Con pocas novedades y condicionados por la todavía débil
economía del Club, se afronta la temporada 89-90. El equipo
devuelve con creces el apoyo y mimo de la cada vez más numerosa
y volcada afición. Después de mantener una trayectoria
por encima de la mitad de la clasificación, aprovecha al máximo
sus posibilidades y se cuela en la fase de promoción de ascenso
a Primera División. Era el año del estreno de Martín
Lasarte, Sabín Bilbao, Sredojevic, Batrovic y el búlgaro
Stoyanov, entre otros.
El emparejamiento con el Tenerife, después del empate del encuentro
de ida en el archipiélago canario, se presentaba esperanzador
pero con la duda, por antecedentes no muy remotos. Se llevó
a cabo una movilización total del espíritu blanquiazul,
obteniendo una entrega y apoyo incondicional de la afición
a su equipo. No pudo ser y otra vez más las gradas de Riazor
eran testigo de una decepción.
El
presidente insiste en que, con el apoyo de todos, el Deportivo conseguiría
el ascenso. La gestión económica volvió a brillar
con la luz del superávit y la masa social seguía ascendiendo
con 17.500 socios en Segunda División, consiguiendo un apoyo
incondicional de los más jóvenes y del público
femenino.
La campaña 90-91 se planifica con la experiencia de gente
curtida en Primera, y se suman al equipo Josu, Albístegui,
Stojadinovic, Kanatlarovski, Mújika, Villa, Albis, Uralde
y, más adelante, Djukic. Objetivo, el ascenso a Primera.
Tuvo
que ser otra vez en los últimos compases de la liga cuando
se decide el futuro del Club coruñés, pero después
de los años de sufrimiento en Segunda, se consigue el merecido
premio.
Tras ganar al Murcia el color blanquiazul se extiende por toda A
Coruña y Galicia: el Dépor era de Primera.
En la plaza de María Pita todos los coruñeses homenajearon
a su equipo.
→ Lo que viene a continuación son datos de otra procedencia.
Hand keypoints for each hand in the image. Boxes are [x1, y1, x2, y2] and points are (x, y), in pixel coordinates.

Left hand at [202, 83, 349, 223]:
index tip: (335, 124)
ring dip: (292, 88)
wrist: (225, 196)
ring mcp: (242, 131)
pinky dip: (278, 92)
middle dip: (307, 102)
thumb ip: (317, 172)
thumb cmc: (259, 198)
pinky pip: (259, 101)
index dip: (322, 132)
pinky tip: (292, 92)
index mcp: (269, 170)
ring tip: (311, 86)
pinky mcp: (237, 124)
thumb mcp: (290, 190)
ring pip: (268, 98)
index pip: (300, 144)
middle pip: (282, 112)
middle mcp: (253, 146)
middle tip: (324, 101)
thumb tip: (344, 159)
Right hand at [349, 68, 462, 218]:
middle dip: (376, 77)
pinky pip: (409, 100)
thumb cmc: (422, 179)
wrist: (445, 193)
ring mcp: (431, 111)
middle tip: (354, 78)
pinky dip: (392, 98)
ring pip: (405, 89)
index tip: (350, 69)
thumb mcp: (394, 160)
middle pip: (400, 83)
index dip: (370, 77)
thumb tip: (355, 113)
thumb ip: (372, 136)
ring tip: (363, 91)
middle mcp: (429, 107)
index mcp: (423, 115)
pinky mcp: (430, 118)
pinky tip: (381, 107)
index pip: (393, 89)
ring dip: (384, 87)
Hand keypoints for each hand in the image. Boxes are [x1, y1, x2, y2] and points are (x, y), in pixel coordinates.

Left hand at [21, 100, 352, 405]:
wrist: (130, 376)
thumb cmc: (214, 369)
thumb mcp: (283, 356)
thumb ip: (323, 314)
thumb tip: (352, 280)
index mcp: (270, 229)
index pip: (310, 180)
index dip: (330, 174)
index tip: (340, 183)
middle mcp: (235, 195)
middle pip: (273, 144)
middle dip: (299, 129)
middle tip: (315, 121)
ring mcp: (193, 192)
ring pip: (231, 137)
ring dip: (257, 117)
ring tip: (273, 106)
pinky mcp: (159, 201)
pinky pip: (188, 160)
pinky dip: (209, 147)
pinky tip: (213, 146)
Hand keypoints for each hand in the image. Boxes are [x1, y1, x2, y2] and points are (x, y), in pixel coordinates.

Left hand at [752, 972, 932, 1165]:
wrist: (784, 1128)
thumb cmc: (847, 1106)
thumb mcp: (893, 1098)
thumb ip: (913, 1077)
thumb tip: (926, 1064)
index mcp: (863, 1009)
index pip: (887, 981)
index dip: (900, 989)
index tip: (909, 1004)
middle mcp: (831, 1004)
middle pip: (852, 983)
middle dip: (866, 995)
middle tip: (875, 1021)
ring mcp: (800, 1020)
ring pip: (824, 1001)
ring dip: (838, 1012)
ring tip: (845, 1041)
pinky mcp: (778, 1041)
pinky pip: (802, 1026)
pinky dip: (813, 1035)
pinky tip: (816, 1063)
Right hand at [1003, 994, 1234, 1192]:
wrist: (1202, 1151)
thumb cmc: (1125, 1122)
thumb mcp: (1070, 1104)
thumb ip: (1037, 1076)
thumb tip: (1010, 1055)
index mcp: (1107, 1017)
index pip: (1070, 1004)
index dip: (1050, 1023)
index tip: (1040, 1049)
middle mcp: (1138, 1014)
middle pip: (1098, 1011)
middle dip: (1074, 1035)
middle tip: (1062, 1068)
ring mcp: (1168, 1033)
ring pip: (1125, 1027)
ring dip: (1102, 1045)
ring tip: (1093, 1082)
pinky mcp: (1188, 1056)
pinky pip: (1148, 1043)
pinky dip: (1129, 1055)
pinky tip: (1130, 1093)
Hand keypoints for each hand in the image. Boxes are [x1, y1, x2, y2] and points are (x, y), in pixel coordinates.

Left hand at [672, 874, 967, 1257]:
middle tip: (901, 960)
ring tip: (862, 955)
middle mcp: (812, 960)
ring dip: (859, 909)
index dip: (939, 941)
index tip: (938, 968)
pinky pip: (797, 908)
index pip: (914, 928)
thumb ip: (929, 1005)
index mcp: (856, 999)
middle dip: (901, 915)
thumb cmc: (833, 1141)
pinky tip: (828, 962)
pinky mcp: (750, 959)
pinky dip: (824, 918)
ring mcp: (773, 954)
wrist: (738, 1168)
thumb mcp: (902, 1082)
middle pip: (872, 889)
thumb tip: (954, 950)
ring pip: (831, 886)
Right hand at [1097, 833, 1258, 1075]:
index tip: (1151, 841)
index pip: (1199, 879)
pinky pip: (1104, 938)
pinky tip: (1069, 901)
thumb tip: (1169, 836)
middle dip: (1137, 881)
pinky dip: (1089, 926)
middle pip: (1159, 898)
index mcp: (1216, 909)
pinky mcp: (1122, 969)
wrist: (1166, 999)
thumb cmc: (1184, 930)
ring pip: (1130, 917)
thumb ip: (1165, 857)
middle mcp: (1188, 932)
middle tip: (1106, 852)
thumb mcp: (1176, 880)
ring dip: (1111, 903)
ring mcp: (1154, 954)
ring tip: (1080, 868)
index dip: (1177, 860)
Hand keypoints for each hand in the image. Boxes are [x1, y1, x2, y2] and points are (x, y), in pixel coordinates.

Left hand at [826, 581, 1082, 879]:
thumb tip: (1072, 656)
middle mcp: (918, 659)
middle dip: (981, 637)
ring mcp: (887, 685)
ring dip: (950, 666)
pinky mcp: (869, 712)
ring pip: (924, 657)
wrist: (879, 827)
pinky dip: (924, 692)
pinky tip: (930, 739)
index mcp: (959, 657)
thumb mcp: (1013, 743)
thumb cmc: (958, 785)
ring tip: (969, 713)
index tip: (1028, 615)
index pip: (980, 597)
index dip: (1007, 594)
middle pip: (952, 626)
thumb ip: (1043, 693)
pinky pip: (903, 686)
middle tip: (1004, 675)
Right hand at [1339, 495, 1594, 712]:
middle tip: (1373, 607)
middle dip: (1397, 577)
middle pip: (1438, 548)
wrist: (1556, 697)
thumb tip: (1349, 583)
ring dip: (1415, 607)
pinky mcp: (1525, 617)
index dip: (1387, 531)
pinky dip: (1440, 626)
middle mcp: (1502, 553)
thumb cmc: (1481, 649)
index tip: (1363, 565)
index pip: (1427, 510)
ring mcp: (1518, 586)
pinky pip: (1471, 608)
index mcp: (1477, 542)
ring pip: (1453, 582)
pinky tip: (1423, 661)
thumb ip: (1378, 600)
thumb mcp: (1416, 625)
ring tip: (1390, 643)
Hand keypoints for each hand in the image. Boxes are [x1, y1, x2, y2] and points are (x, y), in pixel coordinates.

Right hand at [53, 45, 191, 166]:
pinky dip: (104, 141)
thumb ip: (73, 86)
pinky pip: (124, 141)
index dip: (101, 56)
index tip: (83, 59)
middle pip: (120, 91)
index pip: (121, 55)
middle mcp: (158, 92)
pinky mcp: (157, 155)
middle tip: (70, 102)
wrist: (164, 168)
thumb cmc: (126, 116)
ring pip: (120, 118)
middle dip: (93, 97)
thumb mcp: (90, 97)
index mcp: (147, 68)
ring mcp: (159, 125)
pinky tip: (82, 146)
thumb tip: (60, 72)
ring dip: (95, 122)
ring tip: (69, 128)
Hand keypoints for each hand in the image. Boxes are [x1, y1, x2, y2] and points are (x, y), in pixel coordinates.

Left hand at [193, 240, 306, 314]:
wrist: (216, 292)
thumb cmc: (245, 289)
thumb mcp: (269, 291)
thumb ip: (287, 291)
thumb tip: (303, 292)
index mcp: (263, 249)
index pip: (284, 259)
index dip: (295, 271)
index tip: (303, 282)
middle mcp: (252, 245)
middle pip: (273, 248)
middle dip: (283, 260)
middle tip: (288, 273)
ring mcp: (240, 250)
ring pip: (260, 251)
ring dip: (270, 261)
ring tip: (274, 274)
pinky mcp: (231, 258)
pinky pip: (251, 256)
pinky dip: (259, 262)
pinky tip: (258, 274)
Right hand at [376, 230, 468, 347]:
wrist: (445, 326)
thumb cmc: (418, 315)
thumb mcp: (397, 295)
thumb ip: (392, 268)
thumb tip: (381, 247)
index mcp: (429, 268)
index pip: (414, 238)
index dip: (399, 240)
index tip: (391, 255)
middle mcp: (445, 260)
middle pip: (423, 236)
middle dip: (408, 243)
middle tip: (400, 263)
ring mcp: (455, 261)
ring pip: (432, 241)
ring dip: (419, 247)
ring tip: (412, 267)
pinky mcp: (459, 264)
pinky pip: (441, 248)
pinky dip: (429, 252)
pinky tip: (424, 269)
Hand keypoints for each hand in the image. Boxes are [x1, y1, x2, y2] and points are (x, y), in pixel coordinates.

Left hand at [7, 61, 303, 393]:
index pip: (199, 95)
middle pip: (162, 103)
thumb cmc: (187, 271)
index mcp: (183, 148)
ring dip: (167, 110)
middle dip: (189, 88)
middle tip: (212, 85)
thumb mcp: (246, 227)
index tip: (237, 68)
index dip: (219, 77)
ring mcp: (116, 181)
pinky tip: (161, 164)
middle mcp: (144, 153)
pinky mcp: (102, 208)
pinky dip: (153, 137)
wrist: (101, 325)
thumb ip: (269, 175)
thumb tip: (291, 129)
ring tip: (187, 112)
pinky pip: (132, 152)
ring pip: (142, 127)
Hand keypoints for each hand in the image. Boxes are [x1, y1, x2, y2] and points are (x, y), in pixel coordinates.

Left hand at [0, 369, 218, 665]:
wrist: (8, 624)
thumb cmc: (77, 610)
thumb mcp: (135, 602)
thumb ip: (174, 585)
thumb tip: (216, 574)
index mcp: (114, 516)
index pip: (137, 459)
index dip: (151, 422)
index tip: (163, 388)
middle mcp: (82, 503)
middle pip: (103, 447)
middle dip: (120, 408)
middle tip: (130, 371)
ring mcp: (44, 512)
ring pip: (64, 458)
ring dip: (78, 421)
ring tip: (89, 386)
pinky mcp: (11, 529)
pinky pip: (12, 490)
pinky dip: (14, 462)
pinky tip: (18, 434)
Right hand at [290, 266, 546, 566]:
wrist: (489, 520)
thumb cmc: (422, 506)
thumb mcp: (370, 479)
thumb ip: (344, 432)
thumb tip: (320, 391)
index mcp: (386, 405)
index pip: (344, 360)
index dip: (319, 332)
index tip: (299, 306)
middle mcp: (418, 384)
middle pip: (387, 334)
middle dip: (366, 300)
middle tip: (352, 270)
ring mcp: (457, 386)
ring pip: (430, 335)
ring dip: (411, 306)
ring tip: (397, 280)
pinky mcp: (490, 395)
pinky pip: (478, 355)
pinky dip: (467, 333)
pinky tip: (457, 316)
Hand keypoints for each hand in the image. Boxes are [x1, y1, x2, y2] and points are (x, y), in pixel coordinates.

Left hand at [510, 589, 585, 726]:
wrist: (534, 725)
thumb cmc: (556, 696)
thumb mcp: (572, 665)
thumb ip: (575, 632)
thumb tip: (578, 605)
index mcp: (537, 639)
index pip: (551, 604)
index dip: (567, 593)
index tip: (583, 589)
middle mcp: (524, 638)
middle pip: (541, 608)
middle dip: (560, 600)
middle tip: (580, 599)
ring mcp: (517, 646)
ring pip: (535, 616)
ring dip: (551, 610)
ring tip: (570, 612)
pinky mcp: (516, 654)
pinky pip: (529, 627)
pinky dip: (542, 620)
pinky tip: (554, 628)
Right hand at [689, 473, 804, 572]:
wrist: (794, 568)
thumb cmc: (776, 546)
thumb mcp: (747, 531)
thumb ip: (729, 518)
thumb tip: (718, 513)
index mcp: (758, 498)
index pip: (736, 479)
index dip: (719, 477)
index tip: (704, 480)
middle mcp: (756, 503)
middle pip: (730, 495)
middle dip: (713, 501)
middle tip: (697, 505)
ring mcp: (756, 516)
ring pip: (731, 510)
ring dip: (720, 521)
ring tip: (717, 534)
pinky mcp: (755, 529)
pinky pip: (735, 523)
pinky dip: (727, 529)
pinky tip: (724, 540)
El ascenso consolidó la implantación
social del Club en toda Galicia, lo que se tradujo en el nacimiento
de numerosas peñas que traspasaron la barrera de nuestra
geografía.
La
temporada 91-92 puede considerarse de transición. Se planteó
con una mezcla de veteranía y juventud, con Claudio, Ribera,
López Rekarte, Canales, Liaño, Kirov, Kiriakov, etc.,
como bandera de un grupo humano dirigido por Marco Antonio Boronat,
quien antes de terminar la temporada dejaría la batuta a
Arsenio con la papeleta de salvar al equipo del descenso.
En A Coruña los aficionados reciben al equipo que llegaba
de jugar y ganar la promoción como si de un Campeón
de Liga se tratase. Además de mantener la categoría,
las coordenadas económicas también eran positivas.